I’ve never been a fan of Michael Jackson’s music, but I have something of a fascination with his status as a larger- (and weirder-) than-life public figure… a status that his recent death will probably do little to dull, at least in the relatively near-term, and possibly forever. [image by 416style]
As such, I heartily recommend you read this piece by Brian Dillon at The Guardian: “Michael Jackson: king of hypochondria” raises the point that some of the earliest weird tales about Whacko Jacko were in fact created (or at least authorised) by Jackson himself.
When pictures of his visit to the hospital for that purpose made their way to the National Enquirer, Jackson seems to have seen an opportunity to make himself appear more enigmatic in the public mind. It was a curious change in attitude, considering his previous anguished responses to rumours about his personal life: his alleged homosexuality, his supposed decision to have a sex change in the late 70s and the initial media reports that his obvious recourse to plastic surgery was spurred by a desire to look like his mentor Diana Ross. Whatever led Jackson to court notoriety now, the ruse certainly worked; it prompted just the first and perhaps least disturbing of the many bizarre stories that would emerge about him in the years to come.
Though it was not true, the “oxygen tent” story now seems to presage so much about Jackson’s decline that it is hard not to read the image that accompanied it as an emblem of his eventual predicament: reclusive, ailing and unable to reverse his toxic reputation for eccentricity and worse. For the young man in the photograph – whose skin is still brown, whose face has changed since his early 20s but not yet taken on the inhuman aspect of his middle age, whose dancer’s body is not yet emaciated – already resembles nothing so much as a sacred or royal corpse.

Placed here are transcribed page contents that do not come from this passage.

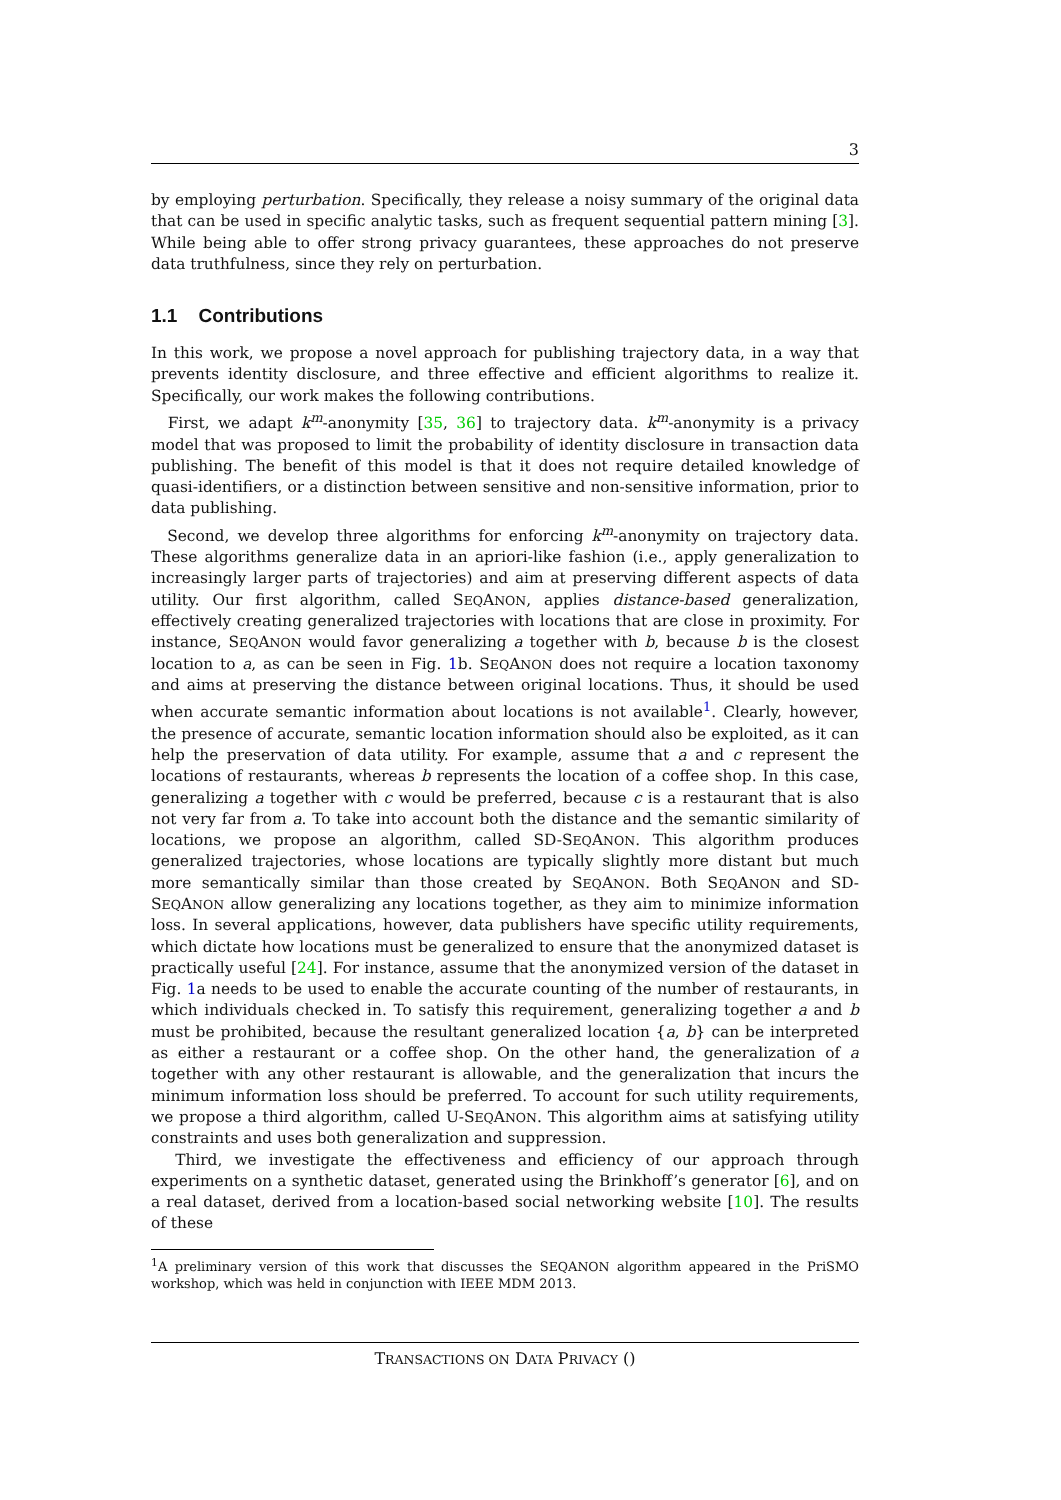3
by employing perturbation. Specifically, they release a noisy summary of the original data that can be used in specific analytic tasks, such as frequent sequential pattern mining [3]. While being able to offer strong privacy guarantees, these approaches do not preserve data truthfulness, since they rely on perturbation.
1.1 Contributions
In this work, we propose a novel approach for publishing trajectory data, in a way that prevents identity disclosure, and three effective and efficient algorithms to realize it. Specifically, our work makes the following contributions.
First, we adapt k<sup>m</sup>-anonymity [35, 36] to trajectory data. k<sup>m</sup>-anonymity is a privacy model that was proposed to limit the probability of identity disclosure in transaction data publishing. The benefit of this model is that it does not require detailed knowledge of quasi-identifiers, or a distinction between sensitive and non-sensitive information, prior to data publishing.
Second, we develop three algorithms for enforcing k<sup>m</sup>-anonymity on trajectory data. These algorithms generalize data in an apriori-like fashion (i.e., apply generalization to increasingly larger parts of trajectories) and aim at preserving different aspects of data utility. Our first algorithm, called SEQANON, applies distance-based generalization, effectively creating generalized trajectories with locations that are close in proximity. For instance, SEQANON would favor generalizing a together with b, because b is the closest location to a, as can be seen in Fig. 1b. SEQANON does not require a location taxonomy and aims at preserving the distance between original locations. Thus, it should be used when accurate semantic information about locations is not available<sup>1</sup>. Clearly, however, the presence of accurate, semantic location information should also be exploited, as it can help the preservation of data utility. For example, assume that a and c represent the locations of restaurants, whereas b represents the location of a coffee shop. In this case, generalizing a together with c would be preferred, because c is a restaurant that is also not very far from a. To take into account both the distance and the semantic similarity of locations, we propose an algorithm, called SD-SEQANON. This algorithm produces generalized trajectories, whose locations are typically slightly more distant but much more semantically similar than those created by SEQANON. Both SEQANON and SD-SEQANON allow generalizing any locations together, as they aim to minimize information loss. In several applications, however, data publishers have specific utility requirements, which dictate how locations must be generalized to ensure that the anonymized dataset is practically useful [24]. For instance, assume that the anonymized version of the dataset in Fig. 1a needs to be used to enable the accurate counting of the number of restaurants, in which individuals checked in. To satisfy this requirement, generalizing together a and b must be prohibited, because the resultant generalized location {a, b} can be interpreted as either a restaurant or a coffee shop. On the other hand, the generalization of a together with any other restaurant is allowable, and the generalization that incurs the minimum information loss should be preferred. To account for such utility requirements, we propose a third algorithm, called U-SEQANON. This algorithm aims at satisfying utility constraints and uses both generalization and suppression.
Third, we investigate the effectiveness and efficiency of our approach through experiments on a synthetic dataset, generated using the Brinkhoff’s generator [6], and on a real dataset, derived from a location-based social networking website [10]. The results of these
<sup>1</sup> A preliminary version of this work that discusses the SEQANON algorithm appeared in the PriSMO workshop, which was held in conjunction with IEEE MDM 2013.
TRANSACTIONS ON DATA PRIVACY ()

Almost every book I’ve read on postmodernism cites Madonna as the quintessential self-made multi-myth, shrugging symbolic identities on and off in order to surf the Zeitgeist and keep the punters interested. That’s somewhat similar to David Bowie’s perpetual reinvention of himself as a symbol (of himself, and of other things), though I’d suggest that Bowie was less interested in being a pop sensation than exploring new avenues that interested him, with a very variable success rate (Tin Machine, anyone?)…
But Jackson just kept grafting new bits on to the same image (literally as well as figuratively), and as such became something bigger than he or his organisation could truly control. I can’t help but feel that, as such, he somehow presaged the uncontrollable runaway meme phenomenons that are such a feature of global internet culture.
Furthermore, it makes him – to my mind at least – an intensely science fictional phenomenon, as well as a postmodern one (if there’s any serious difference between those two things, which I’m less and less sure of as the days go by). The story of Michael Jackson is inherently mediated by the preconceptions of the person reading him as a text, and by the choice of references they use in that reading. The “real” Michael Jackson eventually became such a tiny and insignificant part of the maelstrom of images and stories that surrounded him that he could probably have died long before he did without costing that story any weight or momentum.
There are so many riffs to play around Michael Jackson: riffs of identity-as-narrative (and narrative-as-identity), of the power of PR and dis/mythinformation, about our willingness to believe falsehoods if they tell us what we want to hear, about the increasingly intangible border between a product and its marketing, about becoming the story you tell about yourself, and about that story mutating once it’s too big to control, about self-fulfilling prophecies, about the lonely frightened people sat at the centre of the images we create of ourselves in the public sphere.
The story of Michael Jackson is a very sad one, however it’s told and whoever it’s told by… and it’s all the more sad because his story is, to a greater or lesser extent, our story too.